◆ **YOUR INSTRUCTIONS**
Copy out every line of source text in the listing below without changing a character, and leave the pictures out of your answer.

◆ **Items stored from a collection**
################
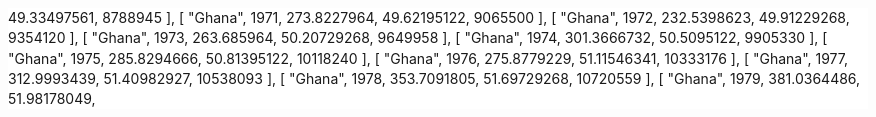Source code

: 49.33497561,
8788945 
],
[
 "Ghana",
1971,
273.8227964,
49.62195122,
9065500 
],
[
 "Ghana",
1972,
232.5398623,
49.91229268,
9354120 
],
[
 "Ghana",
1973,
263.685964,
50.20729268,
9649958 
],
[
 "Ghana",
1974,
301.3666732,
50.5095122,
9905330 
],
[
 "Ghana",
1975,
285.8294666,
50.81395122,
10118240 
],
[
 "Ghana",
1976,
275.8779229,
51.11546341,
10333176 
],
[
 "Ghana",
1977,
312.9993439,
51.40982927,
10538093 
],
[
 "Ghana",
1978,
353.7091805,
51.69729268,
10720559 
],
[
 "Ghana",
1979,
381.0364486,
51.98178049,
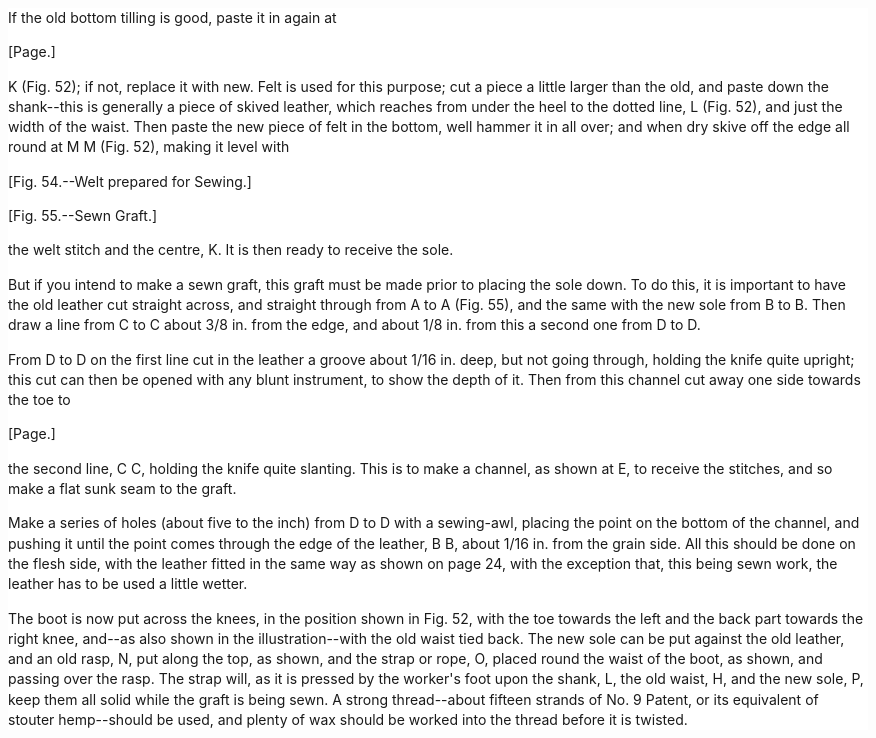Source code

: If the old bottom tilling is good, paste it in again at

[Page.]

K (Fig. 52); if not, replace it with new. Felt is used for
this purpose; cut a piece a little larger than the old,
and paste down the shank--this is generally a piece
of skived leather, which reaches from under the heel to
the dotted line, L (Fig. 52), and just the width of the
waist. Then paste the new piece of felt in the bottom,
well hammer it in all over; and when dry skive off
the edge all round at M M (Fig. 52), making it level with

[Fig. 54.--Welt prepared for Sewing.]

[Fig. 55.--Sewn Graft.]

the welt stitch and the centre, K. It is then ready to
receive the sole.

But if you intend to make a sewn graft, this graft
must be made prior to placing the sole down. To
do this, it is important to have the old leather
cut straight across, and straight through from A to A
(Fig. 55), and the same with the new sole from B to B.
Then draw a line from C to C about 3/8 in. from the edge,
and about 1/8 in. from this a second one from D to D.

From D to D on the first line cut in the leather a
groove about 1/16 in. deep, but not going through, holding
the knife quite upright; this cut can then be opened with
any blunt instrument, to show the depth of it. Then
from this channel cut away one side towards the toe to

[Page.]

the second line, C C, holding the knife quite slanting.
This is to make a channel, as shown at E, to receive the
stitches, and so make a flat sunk seam to the graft.

Make a series of holes (about five to the inch) from
D to D with a sewing-awl, placing the point on the
bottom of the channel, and pushing it until the point
comes through the edge of the leather, B B, about 1/16 in.
from the grain side. All this should be done on the flesh
side, with the leather fitted in the same way as shown
on page 24, with the exception that, this being sewn
work, the leather has to be used a little wetter.

The boot is now put across the knees, in the position
shown in Fig. 52, with the toe towards the left and the
back part towards the right knee, and--as also shown in
the illustration--with the old waist tied back. The
new sole can be put against the old leather, and an old
rasp, N, put along the top, as shown, and the strap
or rope, O, placed round the waist of the boot, as
shown, and passing over the rasp. The strap will, as
it is pressed by the worker's foot upon the shank, L, the
old waist, H, and the new sole, P, keep them all solid
while the graft is being sewn. A strong thread--about
fifteen strands of No. 9 Patent, or its equivalent of
stouter hemp--should be used, and plenty of wax should
be worked into the thread before it is twisted.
################
◆ **RESPONSE BOX**
Source code

: 49.33497561,
8788945 
],
[
 "Ghana",
1971,
273.8227964,
49.62195122,
9065500 
],
[
 "Ghana",
1972,
232.5398623,
49.91229268,
9354120 
],
[
 "Ghana",
1973,
263.685964,
50.20729268,
9649958 
],
[
 "Ghana",
1974,
301.3666732,
50.5095122,
9905330 
],
[
 "Ghana",
1975,
285.8294666,
50.81395122,
10118240 
],
[
 "Ghana",
1976,
275.8779229,
51.11546341,
10333176 
],
[
 "Ghana",
1977,
312.9993439,
51.40982927,
10538093 
],
[
 "Ghana",
1978,
353.7091805,
51.69729268,
10720559 
],
[
 "Ghana",
1979,
381.0364486,
51.98178049,
Source code

: If the old bottom tilling is good, paste it in again at

[Page.]

K (Fig. 52); if not, replace it with new. Felt is used for
this purpose; cut a piece a little larger than the old,
and paste down the shank--this is generally a piece
of skived leather, which reaches from under the heel to
the dotted line, L (Fig. 52), and just the width of the
waist. Then paste the new piece of felt in the bottom,
well hammer it in all over; and when dry skive off
the edge all round at M M (Fig. 52), making it level with

[Fig. 54.--Welt prepared for Sewing.]

[Fig. 55.--Sewn Graft.]

the welt stitch and the centre, K. It is then ready to
receive the sole.

But if you intend to make a sewn graft, this graft
must be made prior to placing the sole down. To
do this, it is important to have the old leather
cut straight across, and straight through from A to A
(Fig. 55), and the same with the new sole from B to B.
Then draw a line from C to C about 3/8 in. from the edge,
and about 1/8 in. from this a second one from D to D.

From D to D on the first line cut in the leather a
groove about 1/16 in. deep, but not going through, holding
the knife quite upright; this cut can then be opened with
any blunt instrument, to show the depth of it. Then
from this channel cut away one side towards the toe to

[Page.]

the second line, C C, holding the knife quite slanting.
This is to make a channel, as shown at E, to receive the
stitches, and so make a flat sunk seam to the graft.

Make a series of holes (about five to the inch) from
D to D with a sewing-awl, placing the point on the
bottom of the channel, and pushing it until the point
comes through the edge of the leather, B B, about 1/16 in.
from the grain side. All this should be done on the flesh
side, with the leather fitted in the same way as shown
on page 24, with the exception that, this being sewn
work, the leather has to be used a little wetter.

The boot is now put across the knees, in the position
shown in Fig. 52, with the toe towards the left and the
back part towards the right knee, and--as also shown in
the illustration--with the old waist tied back. The
new sole can be put against the old leather, and an old
rasp, N, put along the top, as shown, and the strap
or rope, O, placed round the waist of the boot, as
shown, and passing over the rasp. The strap will, as
it is pressed by the worker's foot upon the shank, L, the
old waist, H, and the new sole, P, keep them all solid
while the graft is being sewn. A strong thread--about
fifteen strands of No. 9 Patent, or its equivalent of
stouter hemp--should be used, and plenty of wax should
be worked into the thread before it is twisted.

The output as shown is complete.